(Stored data)
• • • • •

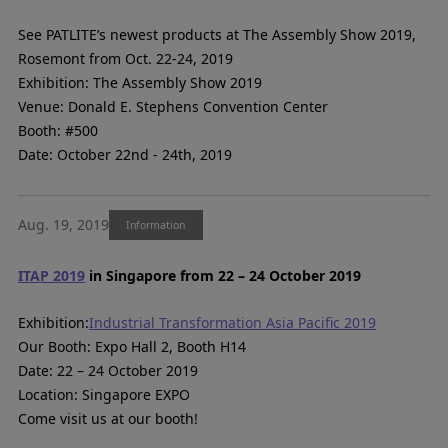
See PATLITE’s newest products at The Assembly Show 2019,
Rosemont from Oct. 22-24, 2019
Exhibition: The Assembly Show 2019
Venue: Donald E. Stephens Convention Center
Booth: #500
Date: October 22nd - 24th, 2019
Aug. 19, 2019
Information
ITAP 2019
in Singapore from 22 – 24 October 2019
Exhibition:
Industrial Transformation Asia Pacific 2019
Our Booth: Expo Hall 2, Booth H14
Date: 22 – 24 October 2019
Location: Singapore EXPO
Come visit us at our booth!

• • • • •

Request:
Go through the entries and copy each line holding the string "Assembly".

Exercise answer:
See PATLITE’s newest products at The Assembly Show 2019,
Exhibition: The Assembly Show 2019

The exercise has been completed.